The editors/creators of Word.com went on to edit the book Gig: Americans talk about their jobs at the turn of the century, which seemed to have some success - it’s still in print a few years later - but the website stopped being updated and abruptly vanished in '99 or so. I miss the hell out of it, and fondly remember it as the perfect encapsulation of that time in '95 or so when the Internet seemed like the most magical and futuristic thing out there, my way out of a proverbial one-horse town via modem.

I’ve tried to find contact information for the former owners, because I’d like to make an offer to host all of the content and archives and everything in pepertuity for posterity, but I can’t seem to find any contact information for them online.

Anyone else remember Word? Anyone have a favorite article or segment? Anyone know what happened to it?

Here’s a Village Voice article from 1998 that explains, briefly, what happened.
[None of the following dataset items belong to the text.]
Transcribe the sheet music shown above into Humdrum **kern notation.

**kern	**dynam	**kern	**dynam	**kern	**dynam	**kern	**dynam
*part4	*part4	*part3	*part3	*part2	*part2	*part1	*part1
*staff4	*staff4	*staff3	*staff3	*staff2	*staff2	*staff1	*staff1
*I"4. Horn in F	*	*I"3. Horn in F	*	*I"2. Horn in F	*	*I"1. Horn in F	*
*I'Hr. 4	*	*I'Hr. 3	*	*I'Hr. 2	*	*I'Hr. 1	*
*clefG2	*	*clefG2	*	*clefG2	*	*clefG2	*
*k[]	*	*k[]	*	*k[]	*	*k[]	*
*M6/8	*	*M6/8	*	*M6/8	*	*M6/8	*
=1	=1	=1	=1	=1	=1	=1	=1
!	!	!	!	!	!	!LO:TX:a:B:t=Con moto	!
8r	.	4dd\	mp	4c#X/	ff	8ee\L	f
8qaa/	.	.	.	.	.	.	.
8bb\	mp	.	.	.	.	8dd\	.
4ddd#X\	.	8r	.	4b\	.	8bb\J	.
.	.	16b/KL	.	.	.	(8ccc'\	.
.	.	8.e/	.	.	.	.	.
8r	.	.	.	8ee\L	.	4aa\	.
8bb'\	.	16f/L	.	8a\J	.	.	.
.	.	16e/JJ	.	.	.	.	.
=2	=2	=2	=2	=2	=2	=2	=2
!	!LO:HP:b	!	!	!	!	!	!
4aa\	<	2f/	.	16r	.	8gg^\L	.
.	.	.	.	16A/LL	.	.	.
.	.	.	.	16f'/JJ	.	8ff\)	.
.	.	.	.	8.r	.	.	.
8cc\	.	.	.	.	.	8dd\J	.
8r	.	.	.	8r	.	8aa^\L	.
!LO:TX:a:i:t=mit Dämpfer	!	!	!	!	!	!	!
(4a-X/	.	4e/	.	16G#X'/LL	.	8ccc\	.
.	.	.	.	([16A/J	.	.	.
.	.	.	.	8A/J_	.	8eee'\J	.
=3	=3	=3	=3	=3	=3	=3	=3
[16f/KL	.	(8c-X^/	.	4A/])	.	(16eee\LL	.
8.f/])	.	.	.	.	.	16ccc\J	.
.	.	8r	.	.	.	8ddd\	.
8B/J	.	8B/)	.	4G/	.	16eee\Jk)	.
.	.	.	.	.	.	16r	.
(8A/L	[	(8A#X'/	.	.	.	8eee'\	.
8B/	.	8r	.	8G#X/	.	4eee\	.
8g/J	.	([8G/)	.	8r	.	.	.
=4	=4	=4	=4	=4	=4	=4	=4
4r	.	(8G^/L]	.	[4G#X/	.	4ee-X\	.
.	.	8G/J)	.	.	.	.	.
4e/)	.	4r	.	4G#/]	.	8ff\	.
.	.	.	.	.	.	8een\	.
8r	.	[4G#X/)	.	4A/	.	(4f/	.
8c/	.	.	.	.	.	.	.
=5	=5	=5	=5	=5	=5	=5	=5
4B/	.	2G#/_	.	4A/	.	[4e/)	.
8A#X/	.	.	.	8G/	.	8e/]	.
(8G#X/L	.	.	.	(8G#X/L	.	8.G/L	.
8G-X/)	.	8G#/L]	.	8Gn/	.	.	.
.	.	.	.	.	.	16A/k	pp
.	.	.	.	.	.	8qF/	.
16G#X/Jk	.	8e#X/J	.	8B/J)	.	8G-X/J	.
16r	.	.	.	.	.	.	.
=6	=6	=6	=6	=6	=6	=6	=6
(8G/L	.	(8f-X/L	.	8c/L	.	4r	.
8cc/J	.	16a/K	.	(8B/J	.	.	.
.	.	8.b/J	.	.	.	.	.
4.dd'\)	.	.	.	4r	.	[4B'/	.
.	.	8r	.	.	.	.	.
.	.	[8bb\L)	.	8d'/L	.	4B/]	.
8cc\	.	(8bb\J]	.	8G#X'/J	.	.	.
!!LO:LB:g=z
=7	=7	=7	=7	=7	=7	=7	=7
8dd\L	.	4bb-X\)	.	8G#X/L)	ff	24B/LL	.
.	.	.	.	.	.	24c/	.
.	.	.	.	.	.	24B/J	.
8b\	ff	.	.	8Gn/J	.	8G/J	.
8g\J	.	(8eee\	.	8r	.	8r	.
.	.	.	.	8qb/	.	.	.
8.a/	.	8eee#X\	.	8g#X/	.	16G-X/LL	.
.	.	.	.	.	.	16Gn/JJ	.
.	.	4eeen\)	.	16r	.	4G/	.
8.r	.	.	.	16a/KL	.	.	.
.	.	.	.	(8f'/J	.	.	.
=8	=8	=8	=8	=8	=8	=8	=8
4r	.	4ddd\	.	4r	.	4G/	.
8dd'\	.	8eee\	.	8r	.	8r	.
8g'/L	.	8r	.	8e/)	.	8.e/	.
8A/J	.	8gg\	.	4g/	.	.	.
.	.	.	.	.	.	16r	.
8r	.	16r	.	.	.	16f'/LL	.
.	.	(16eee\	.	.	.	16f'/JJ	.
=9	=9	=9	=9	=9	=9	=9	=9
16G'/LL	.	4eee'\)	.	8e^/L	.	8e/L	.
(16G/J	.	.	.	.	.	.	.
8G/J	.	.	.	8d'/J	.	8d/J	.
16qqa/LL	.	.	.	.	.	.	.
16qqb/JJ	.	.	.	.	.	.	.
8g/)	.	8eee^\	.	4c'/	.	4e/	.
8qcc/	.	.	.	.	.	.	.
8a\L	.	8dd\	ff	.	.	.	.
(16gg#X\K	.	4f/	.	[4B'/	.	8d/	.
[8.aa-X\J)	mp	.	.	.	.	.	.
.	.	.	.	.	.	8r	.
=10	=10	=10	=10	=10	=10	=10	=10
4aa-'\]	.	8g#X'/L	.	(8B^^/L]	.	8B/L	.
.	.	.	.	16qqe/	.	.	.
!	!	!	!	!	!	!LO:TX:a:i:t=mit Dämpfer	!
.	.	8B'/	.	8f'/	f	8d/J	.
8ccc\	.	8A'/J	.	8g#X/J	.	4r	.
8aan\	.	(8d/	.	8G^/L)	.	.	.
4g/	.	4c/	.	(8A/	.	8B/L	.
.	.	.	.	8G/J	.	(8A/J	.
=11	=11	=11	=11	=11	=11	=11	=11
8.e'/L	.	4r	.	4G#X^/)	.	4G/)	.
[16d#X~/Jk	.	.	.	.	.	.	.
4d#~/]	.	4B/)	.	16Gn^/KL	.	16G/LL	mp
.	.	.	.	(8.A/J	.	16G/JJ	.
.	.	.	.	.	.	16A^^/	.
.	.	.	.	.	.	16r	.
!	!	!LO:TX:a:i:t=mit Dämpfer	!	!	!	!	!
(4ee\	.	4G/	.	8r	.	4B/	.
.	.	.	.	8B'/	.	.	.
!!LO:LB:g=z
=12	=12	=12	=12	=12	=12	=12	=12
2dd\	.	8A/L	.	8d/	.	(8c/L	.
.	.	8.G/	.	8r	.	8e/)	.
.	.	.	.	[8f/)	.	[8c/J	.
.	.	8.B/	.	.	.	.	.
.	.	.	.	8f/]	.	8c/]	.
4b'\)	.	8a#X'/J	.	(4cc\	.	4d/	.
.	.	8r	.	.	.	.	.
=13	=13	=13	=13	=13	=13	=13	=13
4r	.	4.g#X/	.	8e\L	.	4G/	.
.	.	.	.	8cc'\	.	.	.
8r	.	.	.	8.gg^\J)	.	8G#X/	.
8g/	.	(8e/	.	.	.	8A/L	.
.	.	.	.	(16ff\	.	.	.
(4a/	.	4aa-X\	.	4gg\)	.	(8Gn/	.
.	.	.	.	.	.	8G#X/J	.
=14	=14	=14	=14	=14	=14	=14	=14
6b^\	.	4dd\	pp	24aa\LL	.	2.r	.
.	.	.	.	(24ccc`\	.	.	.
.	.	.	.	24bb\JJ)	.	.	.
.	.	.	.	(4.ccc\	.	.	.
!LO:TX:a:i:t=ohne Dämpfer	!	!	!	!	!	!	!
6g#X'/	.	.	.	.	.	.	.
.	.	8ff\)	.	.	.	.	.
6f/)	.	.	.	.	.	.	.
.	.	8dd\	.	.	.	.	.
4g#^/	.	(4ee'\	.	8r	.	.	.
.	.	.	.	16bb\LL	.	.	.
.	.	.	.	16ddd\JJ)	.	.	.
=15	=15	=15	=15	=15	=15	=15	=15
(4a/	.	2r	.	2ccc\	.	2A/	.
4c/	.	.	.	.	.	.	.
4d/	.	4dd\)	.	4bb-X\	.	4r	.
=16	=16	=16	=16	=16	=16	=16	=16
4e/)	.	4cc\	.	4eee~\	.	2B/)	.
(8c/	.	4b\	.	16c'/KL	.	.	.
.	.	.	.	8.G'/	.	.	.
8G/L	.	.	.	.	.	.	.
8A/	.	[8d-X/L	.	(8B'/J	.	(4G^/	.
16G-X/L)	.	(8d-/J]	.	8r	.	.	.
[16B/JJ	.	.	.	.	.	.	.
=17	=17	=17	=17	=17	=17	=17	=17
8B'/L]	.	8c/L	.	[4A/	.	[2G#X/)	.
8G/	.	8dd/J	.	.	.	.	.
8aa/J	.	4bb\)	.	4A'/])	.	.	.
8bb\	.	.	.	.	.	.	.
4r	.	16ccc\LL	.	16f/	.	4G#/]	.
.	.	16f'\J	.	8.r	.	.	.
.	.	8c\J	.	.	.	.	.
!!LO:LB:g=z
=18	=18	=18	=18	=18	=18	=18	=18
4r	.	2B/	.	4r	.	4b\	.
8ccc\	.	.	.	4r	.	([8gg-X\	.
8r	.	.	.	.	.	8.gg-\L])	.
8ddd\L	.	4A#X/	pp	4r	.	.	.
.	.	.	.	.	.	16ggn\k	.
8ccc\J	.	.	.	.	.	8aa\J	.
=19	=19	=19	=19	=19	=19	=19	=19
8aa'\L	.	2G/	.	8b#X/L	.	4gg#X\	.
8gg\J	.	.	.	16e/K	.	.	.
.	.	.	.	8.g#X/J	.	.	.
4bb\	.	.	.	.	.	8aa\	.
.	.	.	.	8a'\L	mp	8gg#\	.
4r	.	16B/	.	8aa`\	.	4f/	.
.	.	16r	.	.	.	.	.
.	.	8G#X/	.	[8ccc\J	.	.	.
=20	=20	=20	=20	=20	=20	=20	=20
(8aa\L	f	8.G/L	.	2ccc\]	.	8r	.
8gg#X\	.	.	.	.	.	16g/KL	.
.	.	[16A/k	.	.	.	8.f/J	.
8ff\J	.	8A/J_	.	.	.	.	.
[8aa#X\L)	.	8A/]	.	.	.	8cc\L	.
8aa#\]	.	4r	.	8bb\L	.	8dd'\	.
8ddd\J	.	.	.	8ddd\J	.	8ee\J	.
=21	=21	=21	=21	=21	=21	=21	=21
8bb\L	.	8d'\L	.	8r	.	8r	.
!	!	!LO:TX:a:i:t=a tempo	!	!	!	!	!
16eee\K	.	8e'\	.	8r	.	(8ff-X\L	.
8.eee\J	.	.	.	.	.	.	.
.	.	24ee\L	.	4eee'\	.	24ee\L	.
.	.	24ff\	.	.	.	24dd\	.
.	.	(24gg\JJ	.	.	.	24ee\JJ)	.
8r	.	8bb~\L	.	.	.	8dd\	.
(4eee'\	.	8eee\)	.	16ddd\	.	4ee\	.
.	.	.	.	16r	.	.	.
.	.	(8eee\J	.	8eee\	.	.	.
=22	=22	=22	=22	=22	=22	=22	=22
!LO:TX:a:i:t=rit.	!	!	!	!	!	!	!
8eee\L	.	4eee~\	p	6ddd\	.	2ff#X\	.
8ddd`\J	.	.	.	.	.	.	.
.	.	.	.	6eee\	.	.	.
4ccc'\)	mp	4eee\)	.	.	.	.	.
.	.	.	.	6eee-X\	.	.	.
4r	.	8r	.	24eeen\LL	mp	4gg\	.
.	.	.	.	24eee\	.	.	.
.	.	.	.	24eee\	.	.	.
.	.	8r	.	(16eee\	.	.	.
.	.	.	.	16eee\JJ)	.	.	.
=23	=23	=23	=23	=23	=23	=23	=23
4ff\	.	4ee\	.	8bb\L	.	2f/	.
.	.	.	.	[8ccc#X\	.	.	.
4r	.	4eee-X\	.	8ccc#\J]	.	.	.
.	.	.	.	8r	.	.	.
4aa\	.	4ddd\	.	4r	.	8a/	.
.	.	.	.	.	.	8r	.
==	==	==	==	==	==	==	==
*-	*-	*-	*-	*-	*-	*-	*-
Here’s an archived portion of it on the Internet Archive, where most of the links work. Reading it is a huge wave of nostalgia.

http://web.archive.org/web/19970615101426/www.word.com/toc/

I remember the website… it was one of the coolest things on the web in its day and I’ve had a hard time finding any signs of it existing until reading this thread. Thanks for posting about word.com!

EDIT: just tried the web archive link and it is not working properly… it seems that the images and/or formatting is completely gone, and I can’t remember enough about the content to say if it is what was shown on the website. Why is archive.org failing on this website?

That link was posted 7 years ago. Any number of things may have happened since then.